The fundamental reason is that the synthetic samples strictly adhere to the ideal physical constraints of electricity cost minimization. Consequently, they cannot replicate the various non-ideal factors present in real-world grid scenarios, including the fluctuation of users’ subjective response willingness, random electricity consumption behaviors, and the influence of environmental factors. However, once a sufficient volume of real-world demand response measurement samples is accumulated in the future, the model can undergo seamless incremental retraining using these real samples without altering the underlying model architecture. With the increasing number of real samples and the continuous enrichment of user response behavior data, the model will progressively learn the non-ideal factors inherent in real-world scenarios, thereby achieving sustained improvements in both forecasting accuracy and generalization capability.
5. Conclusions
Aiming at the problems of lack of group heterogeneity, subjective setting of constraint parameters, shortage of real response labeled samples in the prediction of residential adjustable capacity, and significant prediction deviation of the traditional fixed reduction coefficient method, this paper deeply integrates K-means++ clustering and LSTM time-series prediction model, and constructs a prediction method of residential adjustable capacity considering user profile heterogeneity. The main research conclusions of this paper are as follows:
Based on 7-dimensional load features, including the daily average load, peak-to-valley difference, and the proportion of evening peak load, the K-means++ algorithm is employed to divide residential users into 6 typical electricity consumption groups. The constructed user profile system can effectively characterize the heterogeneity of consumption behaviors, providing a foundation for differentiated forecasting.

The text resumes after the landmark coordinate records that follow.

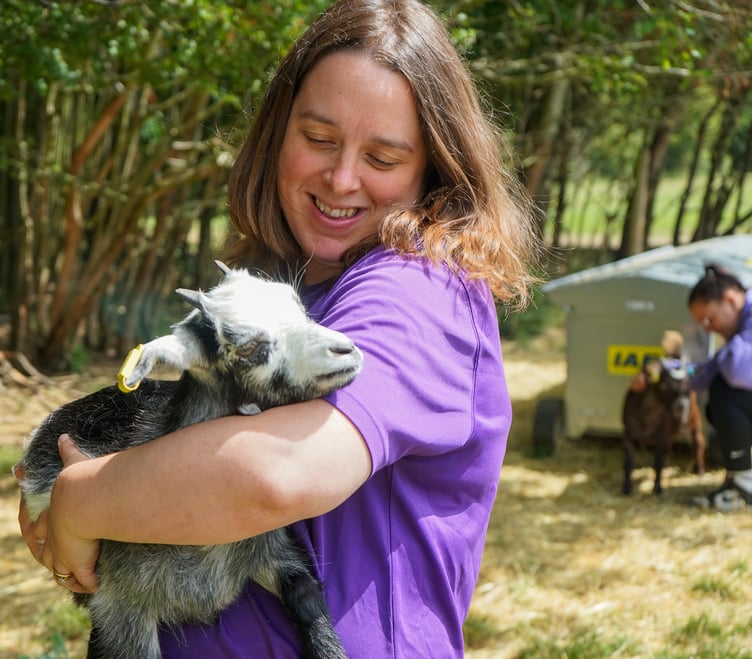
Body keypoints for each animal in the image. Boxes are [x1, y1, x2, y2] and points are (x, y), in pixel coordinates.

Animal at [20, 262, 360, 659]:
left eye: (298, 304)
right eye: (248, 347)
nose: (346, 351)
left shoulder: (275, 553)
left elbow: (308, 601)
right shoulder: (120, 609)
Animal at [622, 356, 706, 496]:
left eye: (688, 383)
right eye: (665, 383)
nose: (681, 407)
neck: (647, 416)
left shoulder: (662, 436)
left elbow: (658, 463)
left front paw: (658, 489)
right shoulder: (628, 434)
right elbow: (628, 462)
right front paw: (626, 489)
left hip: (695, 418)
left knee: (698, 442)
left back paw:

The proposed profile-specific constrained sample pool construction method generates high-quality response samples in batches with the objective of electricity cost minimization. This resolves the challenges faced by traditional models regarding the reliance on empirical settings for constraint parameters and the shortage of response samples.
The LSTM forecasting model integrated with user profile labels exhibits outstanding performance, and its prediction accuracy outperforms commonly used heterogeneity-aware methods, namely K-means + SVM and K-means + XGBoost. After introducing the profile labels, the three core accuracy metrics of the model are further improved by 16.29%, 24.52%, and 20.21%, respectively, validating the critical role of profile heterogeneity in enhancing prediction accuracy.
Ultimately, in real-world grid dispatch and market bidding, the practically realizable capacity is inherently constrained by practical engineering factors. Future research will focus on extending this fundamental framework toward practical implementation across three key dimensions: (1) designing privacy-preserving forecasting architectures based on federated learning to guarantee the security of smart meter data; (2) optimizing lightweight, distributed edge-computing algorithms to satisfy the real-time efficiency demands of massive residential scenarios; and (3) integrating behavioral economics models to account for dynamic user participation willingness, thereby bridging the gap between theoretically predicted capacities and actual dispatchable resources.